The gunman got close enough to his victims to shoot them in the head, local journalist Gil Bousquet said.

Families hugged and wept in front of police cars around the school in the aftermath of the shooting, pictures from the scene showed.

Ambulances and police vans lined the narrow streets of the city, and a helicopter circled overhead as police on foot made their way through the small crowd of shocked locals to get to the building.

French President Nicolas Sarkozy flew to the school, where he declared that "everything must be done so the killer is arrested."

"And of course our thoughts are with these families that are shattered -- a mother who has lost her husband and her two children the same day, the director of the school saw a little girl die before his eyes," Sarkozy said in a somber appearance at the entrance to the school.

He called for a minute's silence in schools across the country in response to the "national tragedy."

The gunman wore a motorcycle helmet and fled on a motor scooter after the shootings, Interior Ministry spokesman Pierre-Henry Brandet said -- the same method used in the shootings of soldiers on March 11 and 15.

Those soldiers were all of North African origin, Brandet said.

"It's a horrible tragedy," Brandet said of Monday's shootings.

"Even if it's too early to say whether or not they are the same weapons, there are similarities," Brandet said, citing the use of a motorcycle and the location of the killings.

Ballistics tests will help determine whether the same guns were used in all three shootings, he said, speaking on CNN affiliate BFM.

Prosecutors in Paris have opened an investigation into all three shootings under anti-terrorism powers.

The interior ministry has ordered police across the country to contact Jewish organizations to arrange increased vigilance, Brandet said.

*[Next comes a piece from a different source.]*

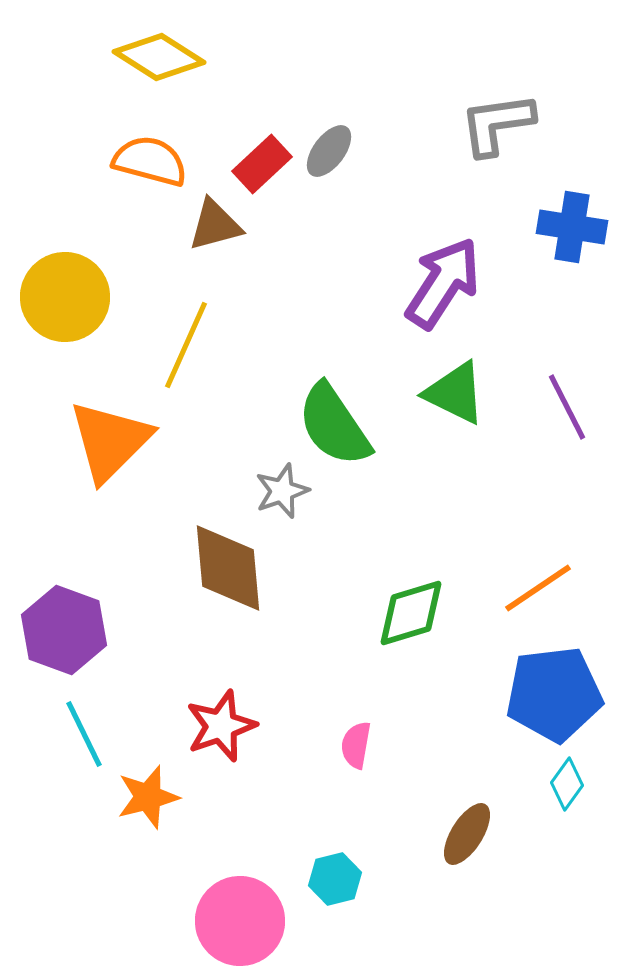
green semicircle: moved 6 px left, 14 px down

France, which has one of the largest Jewish populations in Europe, had 389 reported acts of anti-Semitism in 2011, according to Representative Council of Jewish Institutions in France, known in French as CRIF.

Its head, Richard Prasquier, and Minister of Education Luc Chatel accompanied Sarkozy to Toulouse.

The news of Monday's shooting brought immediate reaction from the Jewish world.

"We follow with shock the news coming from France, and we trust the French authorities to shed full light on this crime and to bring those responsible to justice," said Yigal Palmor, the spokesman for the Israeli foreign ministry.

Gilles Bernheim, the chief rabbi of France, said he was "horrified" and "upset."

Moscow Chief Rabbi Pinchas Goldschmidt said on behalf of the Conference of European Rabbis that "the thoughts of Jewish communities across Europe will be with the families of the victims."
Presidential candidate Francois Hollande said he felt "horror" at the killing.

On March 11, a soldier was on his motorbike when a helmeted man on another motorcycle pulled up and shot and killed him, Toulouse police Capt. David Delattre said.

The soldier was not in uniform, and his motorbike did not have any military identification, Delattre said.

On Thursday, two other soldiers were shot dead and another injured by a black-clad man wearing a motorcycle helmet in the southwestern French city of Montauban, about 50 kilometers (31 miles) from Toulouse.